→ À réaliser:
**A)** Reproduisez à l'identique le segment de l'extrait situé entre « négligence (1, 2). » et « formation de ceux-ci. », bornes comprises.
**B)** Relevez l'ensemble des rois de Rome nommés dans l'extrait.

Numa... (1, 1). Plutarque évoque très rapidement les rois légendaires de Rome qui ont succédé à Romulus, dans l'ordre : Numa Pompilius, puis Tullus Hostilius, puis Ancus Marcius. Soucieuse à une certaine époque d'établir des liens familiaux entre les rois, la tradition a imaginé que la fille de Numa avait épousé Ancus Marcius. À la fin de la République on rattachera les Marcii plébéiens à cet illustre ancêtre royal, qui était devenu, par sa mère, le petit-fils de Numa. Cette liaison s'explique relativement bien. Un certain Marcus Marcius, mort en 210 a.C.n., fut le premier rex sacrorum issu de la plèbe ; en souvenir de cette percée historique, ses descendants prirent le cognomen de Reges. Plus tard, compte tenu du souci, très romain, de vieillir le plus possible sa propre famille, les Marcii Reges estimèrent qu'ils pourraient fort bien remonter, plus loin encore, jusqu'au quatrième roi de Rome, Ancus Marcius.
Publius et Quintus (1, 1). L'Aqua Marcia est peut-être le plus célèbre de tous les aqueducs de Rome. S'il subit au fil des temps divers développements, son origine remonte à 144-140 a.C.n. et il est dû au travail d'un membre de la famille des Marcii Reges, à savoir Quintus Marcius Rex. L'eau qu'il transportait sur près de 100 kilomètres (de la vallée supérieure de l'Anio jusqu'au Capitole) fut toujours considérée comme la meilleure de Rome. Les informations dont nous disposons sur l'Aqua Marcia ne font pas intervenir un Publius Marcius.
Censorinus (1, 1). Caius Marcius Rutilus Censorinus était le fils de Caius Marcius Rutilus, le premier plébéien à être devenu censeur en 351 a.C.n. Après une brillante carrière, il fut lui aussi élu censeur, une première fois en 294 et une seconde fois en 265. D'où son surnom de Censorinus, qu'il transmit à ses descendants. Valère-Maxime (Actions et paroles mémorables, IV, 1, 3 int.) raconte la même histoire que Plutarque : "Élu censeur pour la seconde fois, il assembla le peuple et lui reprocha avec la plus grande sévérité de lui avoir conféré deux fois un pouvoir dont les ancêtres avaient cru devoir restreindre la durée parce qu'il leur semblait trop grand. Tous les deux avaient raison, et Censorinus et le peuple : l'un, en recommandant de ne confier les charges qu'avec mesure ; l'autre, en ne les confiant qu'à un homme d'une modération éprouvée" (trad. P. Constant, Paris, Garnier, 1935).
négligence (1, 2). Le texte grec présente ici une syntaxe asssez lâche et une pensée elliptique. On peut comprendre que c'est la négligence des gens chargés des orphelins qui compromet la formation de ceux-ci.
vertu (1, 6). En latin, le mot virtus est formé sur vir, qui désigne l'homme par opposition à la femme (mulier). Le latin virtus, qui a donné le mot français "vertu", désigne étymologiquement les qualités qui font la valeur de l'homme. Employé quelquefois pour désigner la force pure et simple, le mot désigne la plupart du temps le courage, mais on le rencontre aussi au sens général de "vertu" : il peut alors caractériser toute espèce de qualité ou de mérite (A. Ernout - E. Meillet). Un passage des Tusculanes de Cicéron est souvent cité à propos de ce mot : "Note bien que si le nom de vertu se dit de toutes les dispositions droites de l'âme, ce nom ne leur appartient pas en propre, mais leur vient d'une d'entre elles qui est la vertu par excellence. Vertu a la même racine que viril. Or ce qui caractérise essentiellement une âme virile, c'est le courage [...]" (trad. J. Humbert, Paris, 1960).

→ Fiches de données:

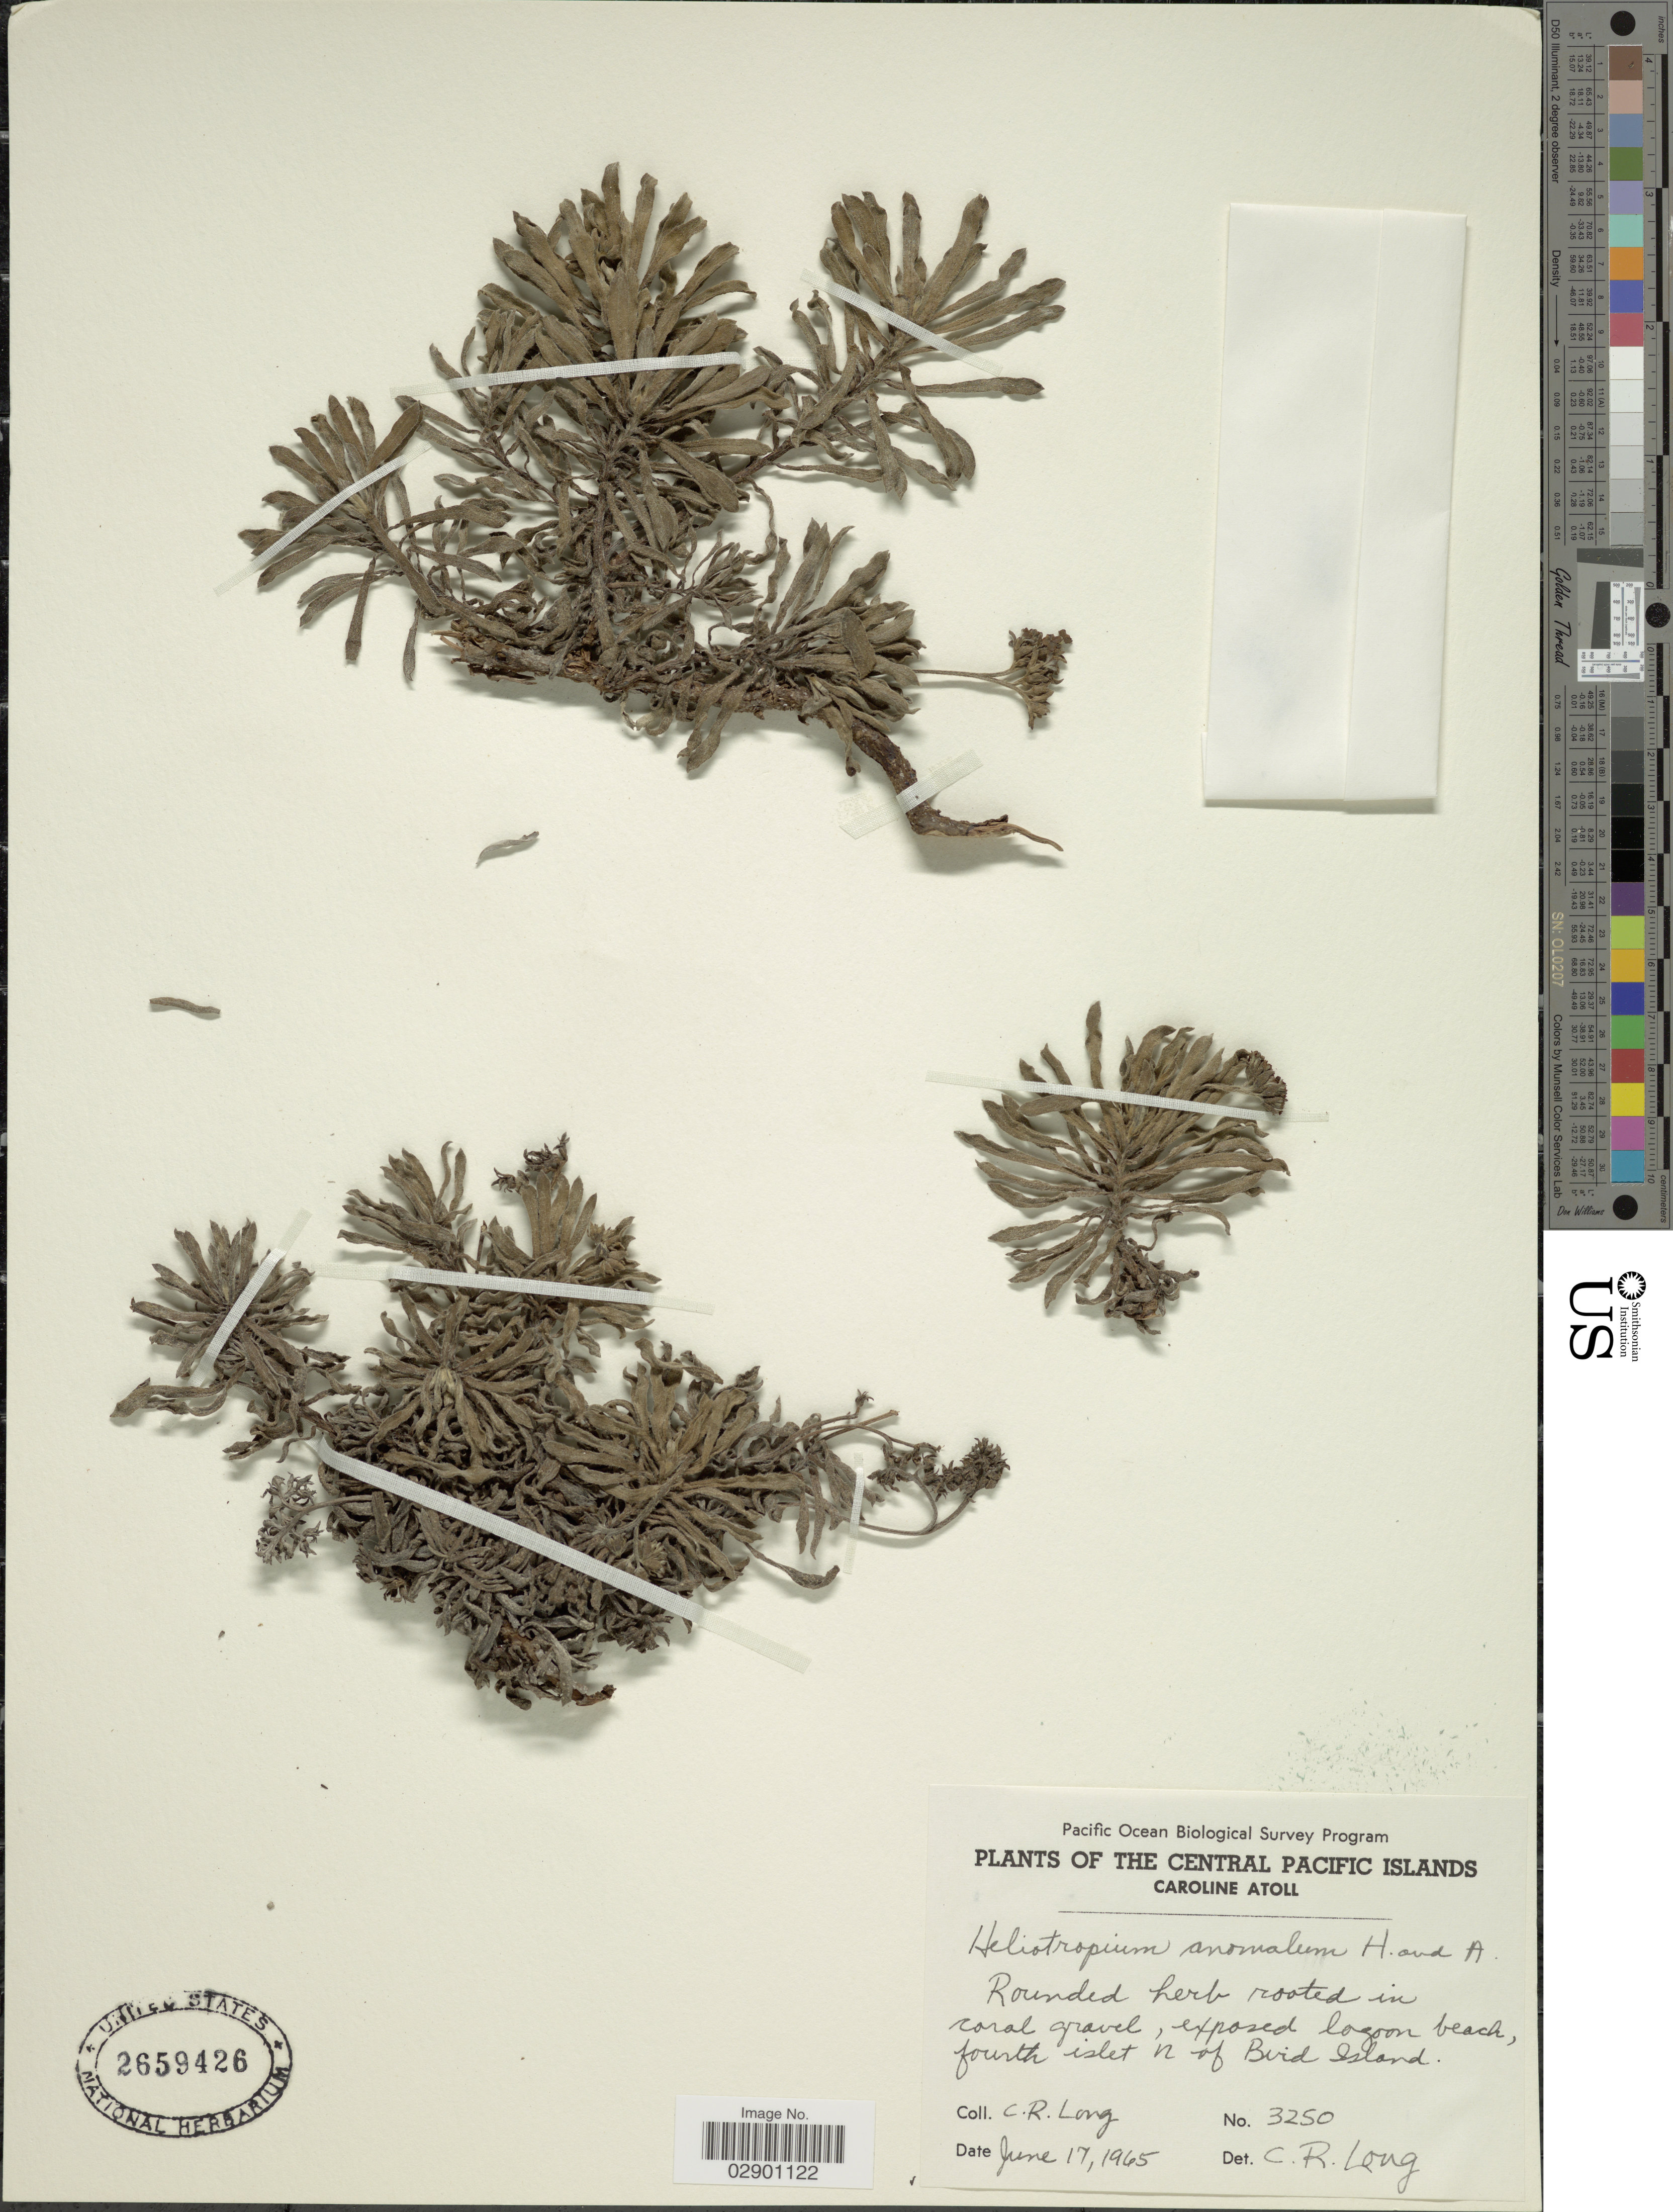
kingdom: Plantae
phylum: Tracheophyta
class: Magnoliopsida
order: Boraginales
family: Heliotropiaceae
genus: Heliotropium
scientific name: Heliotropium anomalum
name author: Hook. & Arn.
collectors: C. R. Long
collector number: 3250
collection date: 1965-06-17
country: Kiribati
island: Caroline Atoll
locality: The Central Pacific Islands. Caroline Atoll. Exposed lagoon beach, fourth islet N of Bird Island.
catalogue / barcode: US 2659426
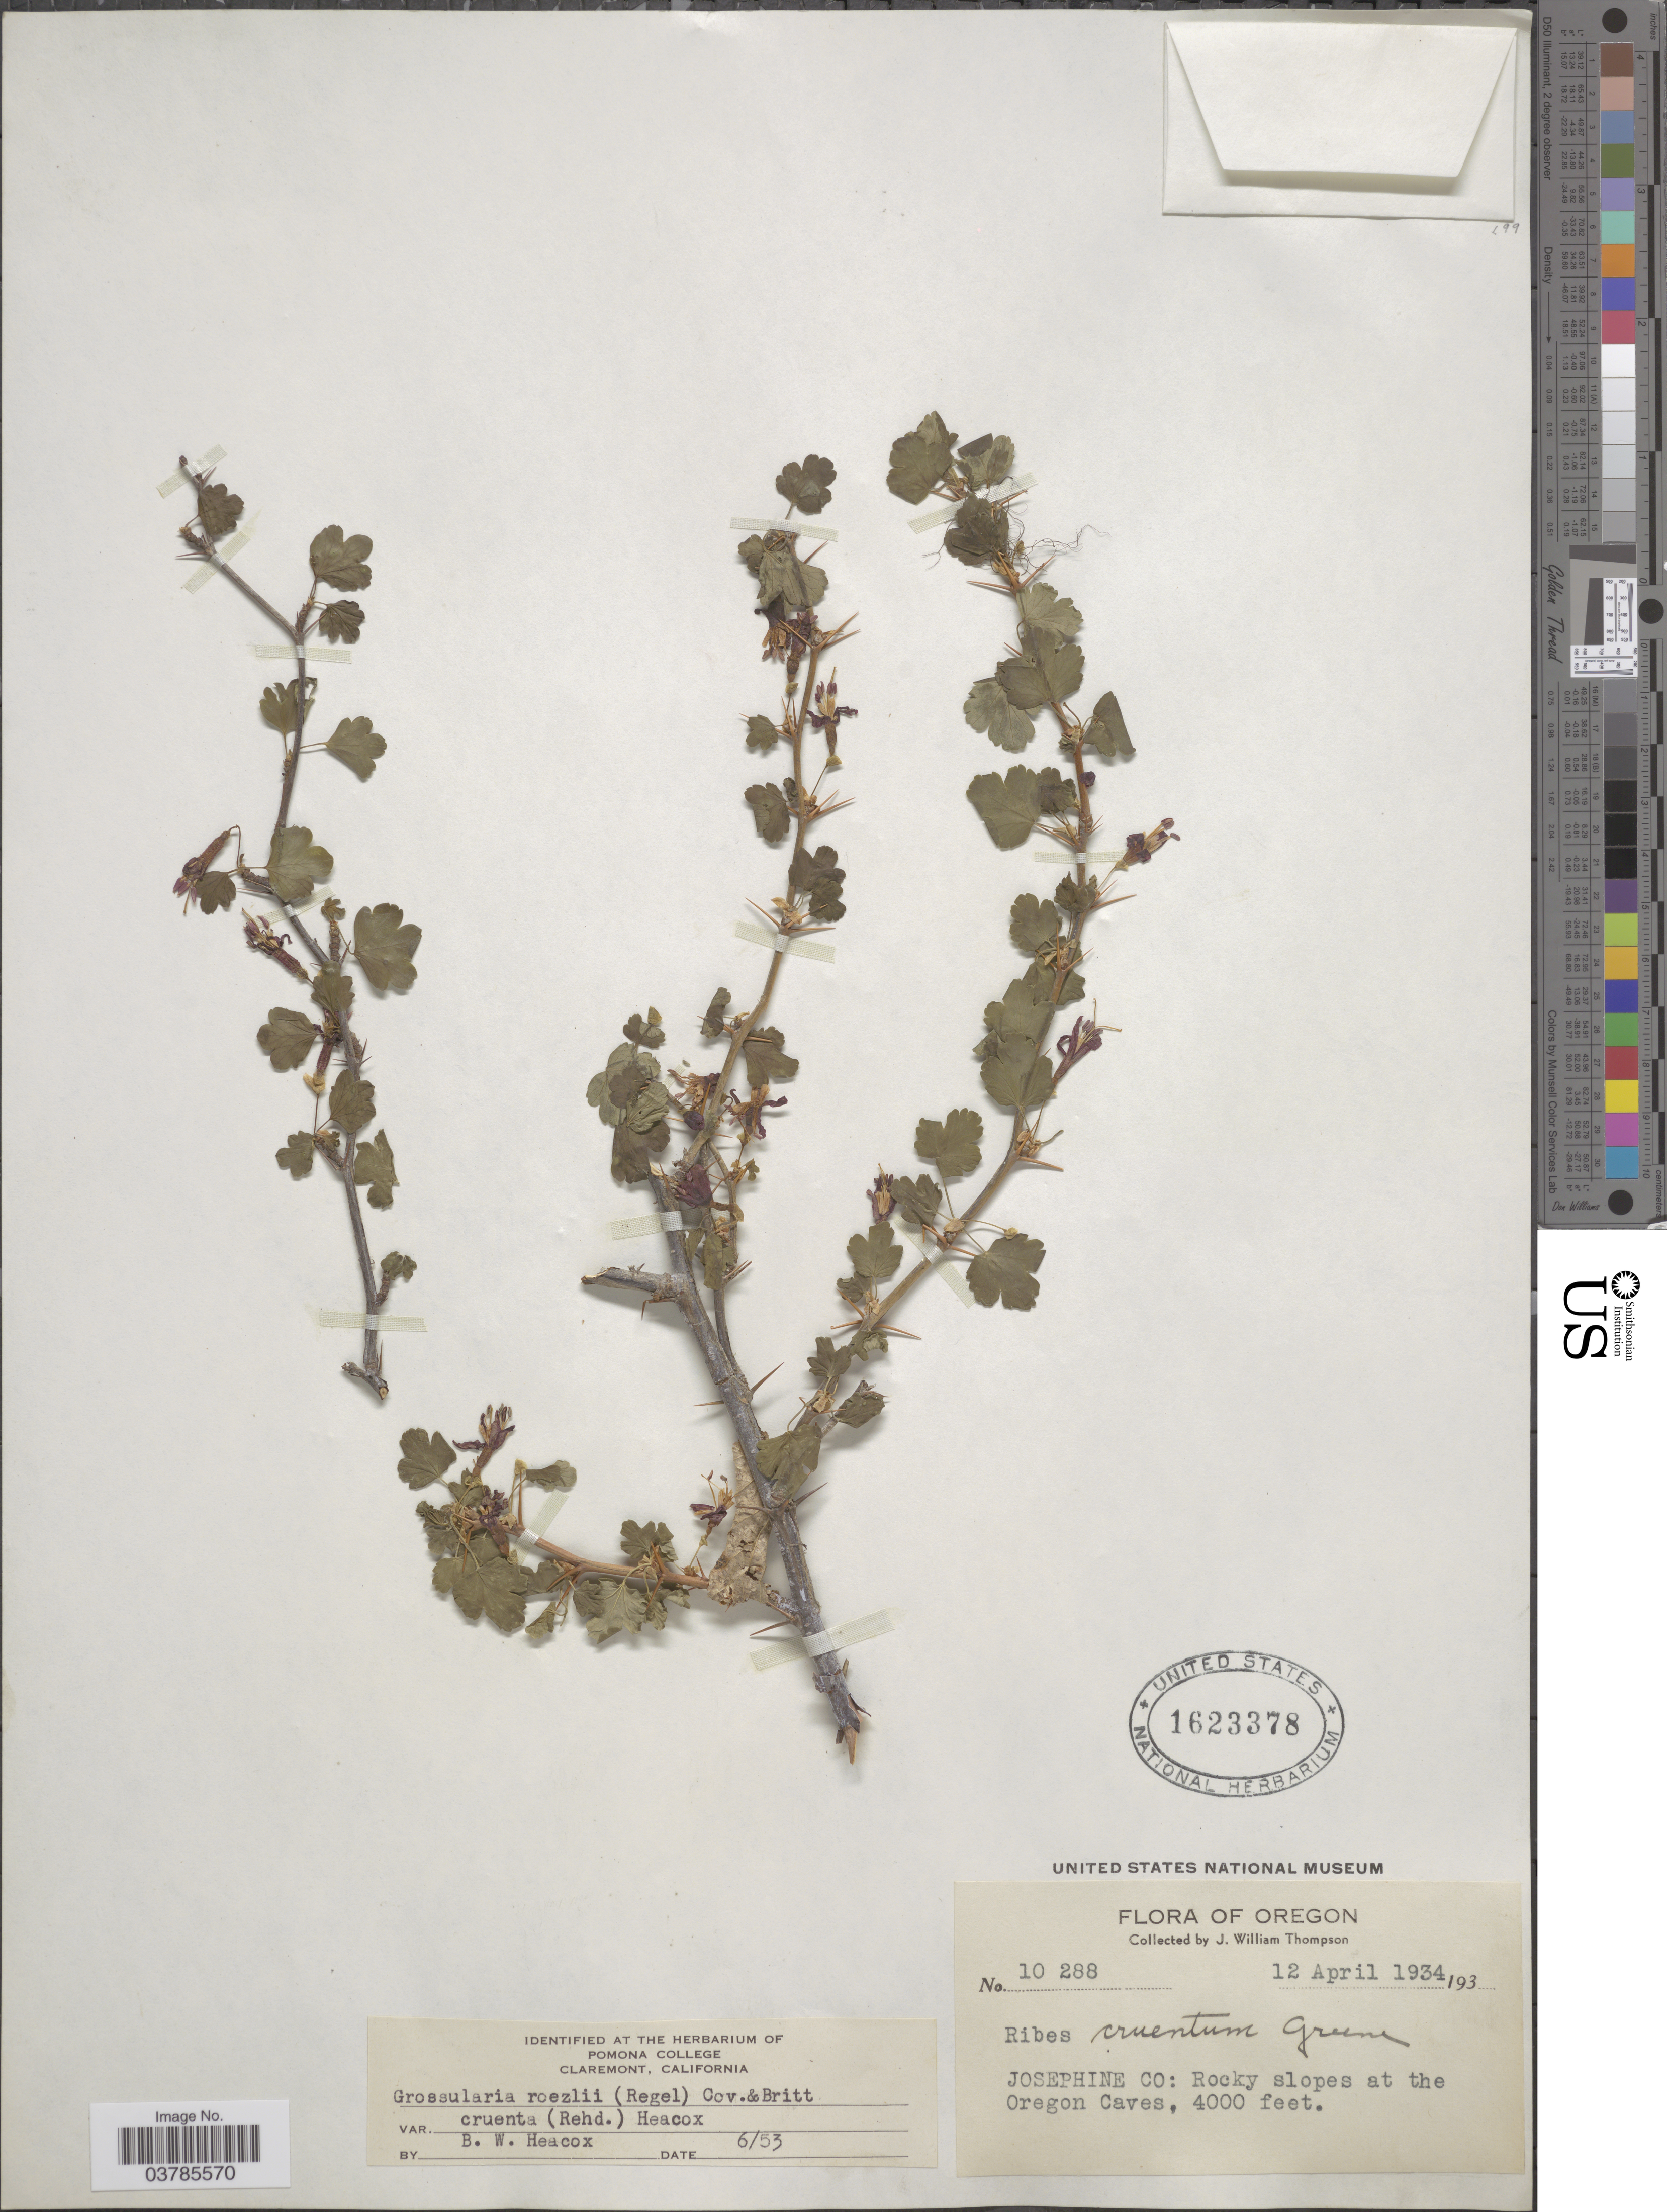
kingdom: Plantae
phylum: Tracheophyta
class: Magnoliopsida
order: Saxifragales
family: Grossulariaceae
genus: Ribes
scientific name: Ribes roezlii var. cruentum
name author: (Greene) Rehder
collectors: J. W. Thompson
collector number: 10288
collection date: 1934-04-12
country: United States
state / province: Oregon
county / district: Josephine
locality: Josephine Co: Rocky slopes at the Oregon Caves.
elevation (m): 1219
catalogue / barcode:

→ Réponses attendues:
**A)**
négligence (1, 2). Le texte grec présente ici une syntaxe asssez lâche et une pensée elliptique. On peut comprendre que c'est la négligence des gens chargés des orphelins qui compromet la formation de ceux-ci.

**B)**
- Romulus
- Numa Pompilius
- Tullus Hostilius
- Ancus Marcius